Hoje fazemos memória da entrada de Jesus em Jerusalém. Ele entra na cidade montado num jumentinho (cf. Lc 19,35) e não num cavalo, porque ele é manso e humilde, e não agressivo e violento. Como gostamos de nos sentir: Fortes ou fracos? Perdedores ou vencedores? Como quem sobe ou como quem desce? Com quem nos identificamos: com o Cordeiro ou com o leão? Enquanto nossas escolhas vão numa direção, Jesus escolhe a direção oposta: “esvaziou-se a si mesmo”, “assumiu a condição de escravo”, “humilhou-se a si mesmo”, “fez-se obediente até a morte” (Fl 2,7-8). Por qual motivo? Por causa da fidelidade à sua missão: salvar. Ele veio responder à nossa súplica: “Hosana!”, que significa “Dai-nos salvação!”. Eis a grande verdade: somente um Desgraçado pode salvar os desgraçados; somente um Condenado pode salvar os condenados; somente um Deus ferido pode salvar uma humanidade ferida.
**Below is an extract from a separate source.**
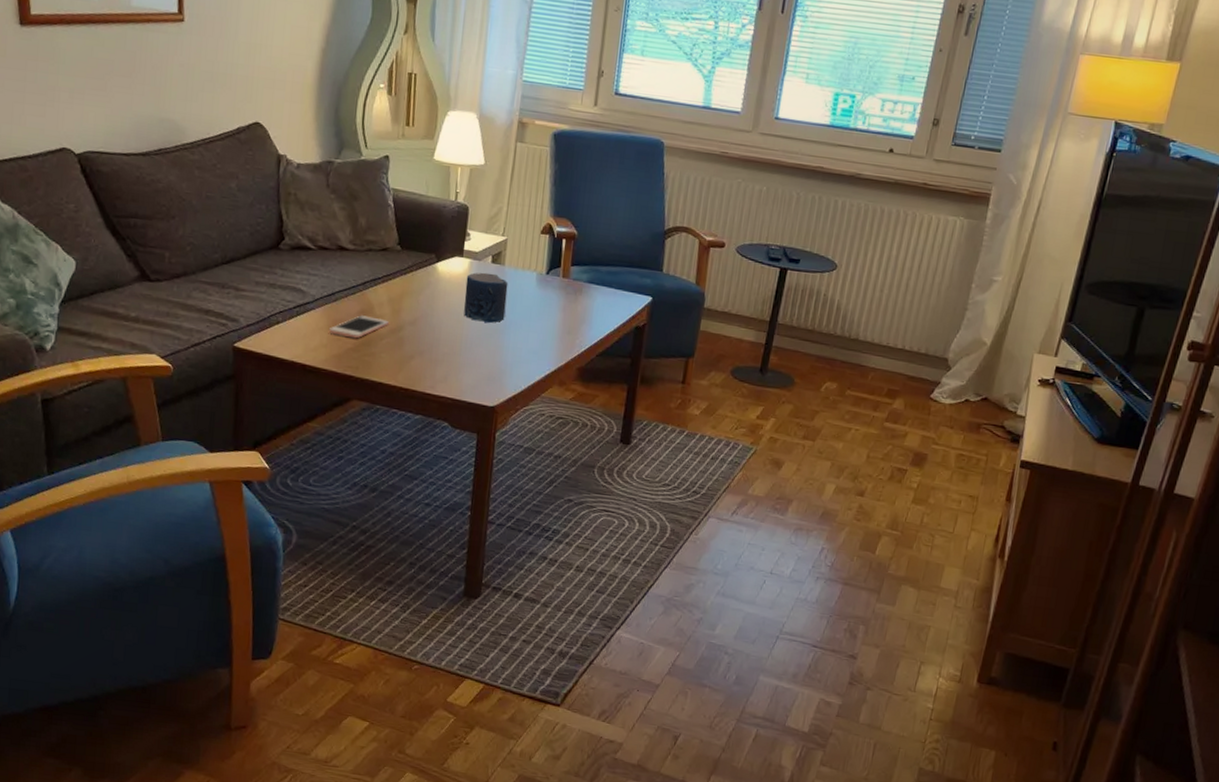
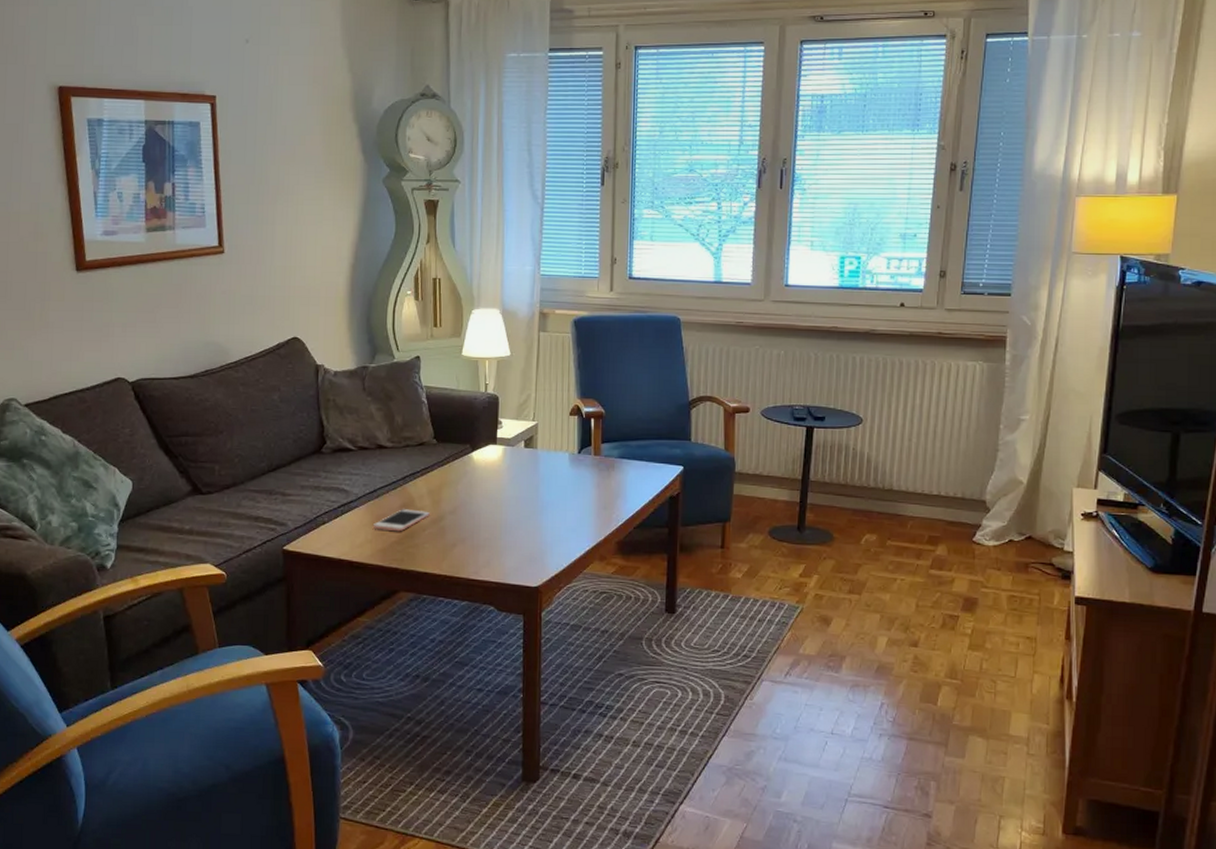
candle: present [464,272,508,323] -> none [501,457,542,505]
Outra grande verdade que o dia de hoje nos revela: não existe salvação sem sacrifício. Não existe salvação para um relacionamento, quando um dos dois ou ambos não estão dispostos a sacrificar-se pelo mesmo. Não existe salvação para os filhos quando os pais não estão dispostos a se sacrificarem por eles, e vice-versa. E assim é também com o ambiente de trabalho, com a comunidade de fé, com a cidade; enfim, com o mundo no qual nos encontramos. Não nos esqueçamos disso: onde não há sacrifício, não há salvação.   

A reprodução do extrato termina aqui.